## ASSIGNMENT
Filter these records by the string "thành", copying each line that holds it.

Stored data entries

———

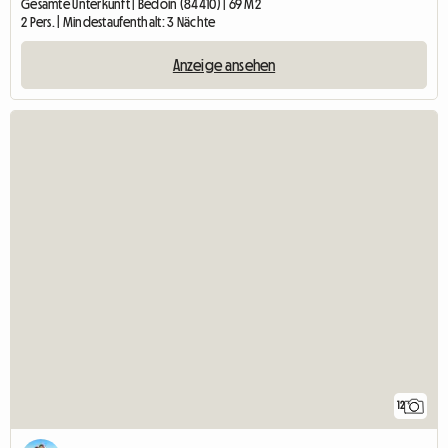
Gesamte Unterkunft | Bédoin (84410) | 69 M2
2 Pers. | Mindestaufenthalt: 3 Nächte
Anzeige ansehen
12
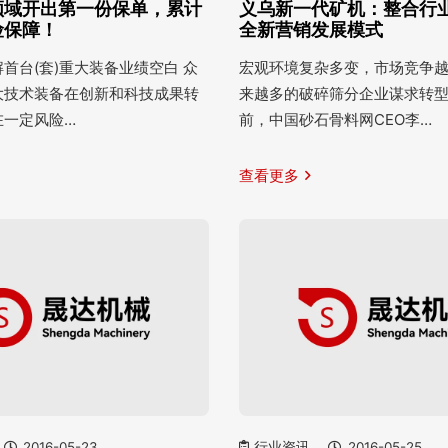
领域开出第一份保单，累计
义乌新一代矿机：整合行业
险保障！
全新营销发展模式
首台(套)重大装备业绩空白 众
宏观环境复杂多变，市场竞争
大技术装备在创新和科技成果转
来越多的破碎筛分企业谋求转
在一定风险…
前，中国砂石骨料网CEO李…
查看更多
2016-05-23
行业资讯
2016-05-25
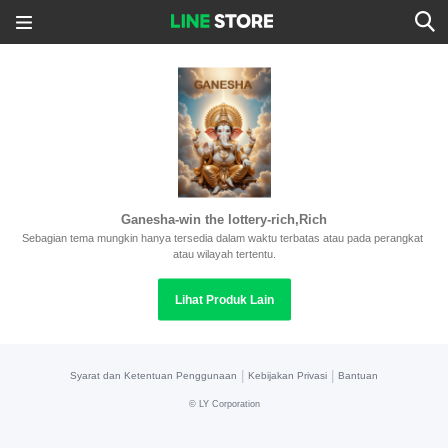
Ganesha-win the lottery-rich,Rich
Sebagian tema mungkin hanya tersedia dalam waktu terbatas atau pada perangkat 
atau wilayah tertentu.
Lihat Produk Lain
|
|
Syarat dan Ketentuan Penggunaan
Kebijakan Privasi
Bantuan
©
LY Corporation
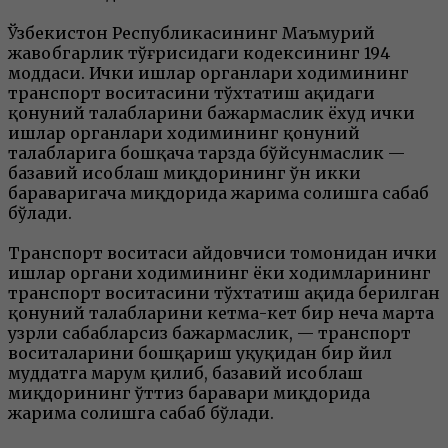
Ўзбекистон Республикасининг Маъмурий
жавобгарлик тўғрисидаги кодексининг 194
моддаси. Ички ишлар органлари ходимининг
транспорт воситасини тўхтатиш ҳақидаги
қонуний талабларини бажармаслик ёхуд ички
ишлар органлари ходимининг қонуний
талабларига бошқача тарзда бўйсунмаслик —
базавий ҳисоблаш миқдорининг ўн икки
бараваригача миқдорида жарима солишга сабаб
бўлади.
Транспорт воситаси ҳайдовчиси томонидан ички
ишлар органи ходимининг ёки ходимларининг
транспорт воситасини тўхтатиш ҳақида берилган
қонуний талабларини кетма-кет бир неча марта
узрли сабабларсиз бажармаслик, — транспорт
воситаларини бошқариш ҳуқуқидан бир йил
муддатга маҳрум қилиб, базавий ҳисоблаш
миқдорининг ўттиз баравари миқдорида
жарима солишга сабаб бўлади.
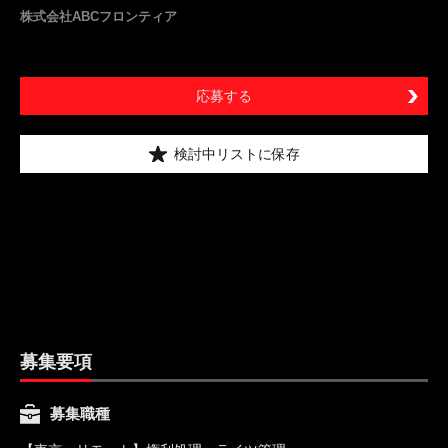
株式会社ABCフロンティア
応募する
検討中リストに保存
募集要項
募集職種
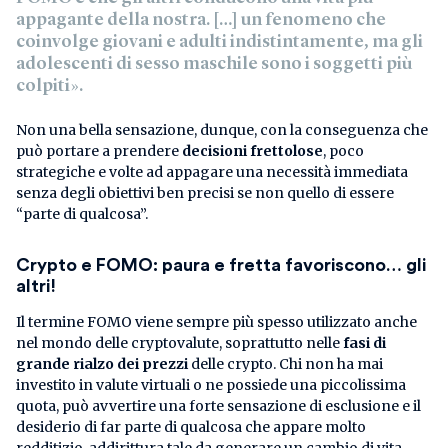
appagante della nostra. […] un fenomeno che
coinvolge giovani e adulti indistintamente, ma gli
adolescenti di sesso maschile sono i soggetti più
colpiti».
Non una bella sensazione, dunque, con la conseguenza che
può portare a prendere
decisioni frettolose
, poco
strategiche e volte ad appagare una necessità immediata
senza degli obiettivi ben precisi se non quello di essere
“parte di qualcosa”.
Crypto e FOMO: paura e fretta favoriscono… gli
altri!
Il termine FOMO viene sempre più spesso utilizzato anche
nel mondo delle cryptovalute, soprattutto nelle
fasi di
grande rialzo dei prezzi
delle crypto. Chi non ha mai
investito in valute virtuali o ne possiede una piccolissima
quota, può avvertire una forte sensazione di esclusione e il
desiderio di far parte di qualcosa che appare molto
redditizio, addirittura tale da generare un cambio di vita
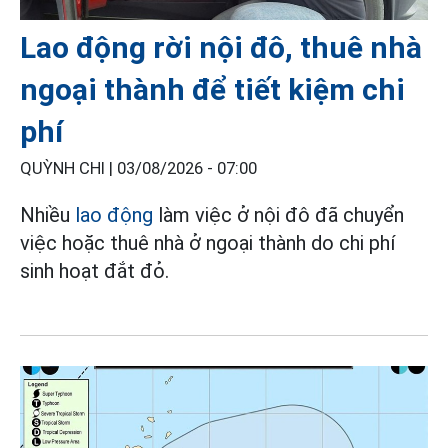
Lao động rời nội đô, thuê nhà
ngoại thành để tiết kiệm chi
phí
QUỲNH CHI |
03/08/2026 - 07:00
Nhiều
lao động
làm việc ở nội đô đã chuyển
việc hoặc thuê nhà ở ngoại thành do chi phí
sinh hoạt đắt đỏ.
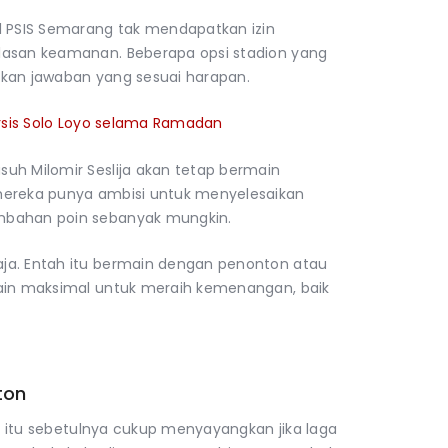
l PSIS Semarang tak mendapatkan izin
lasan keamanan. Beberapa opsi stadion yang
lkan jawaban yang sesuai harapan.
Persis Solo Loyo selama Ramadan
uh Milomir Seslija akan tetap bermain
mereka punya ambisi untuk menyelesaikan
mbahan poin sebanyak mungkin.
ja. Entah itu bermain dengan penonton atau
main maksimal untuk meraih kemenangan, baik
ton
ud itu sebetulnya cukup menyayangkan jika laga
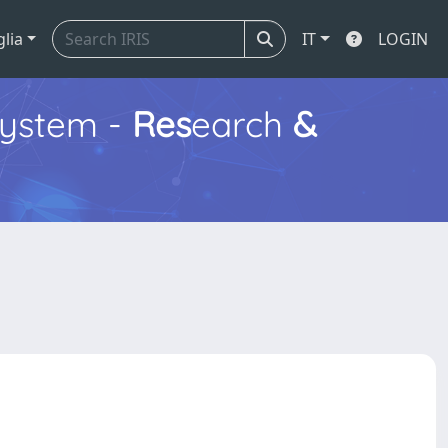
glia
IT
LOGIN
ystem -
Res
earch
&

———

## SOLVED EXERCISE
ngoại thành để tiết kiệm chi
việc hoặc thuê nhà ở ngoại thành do chi phí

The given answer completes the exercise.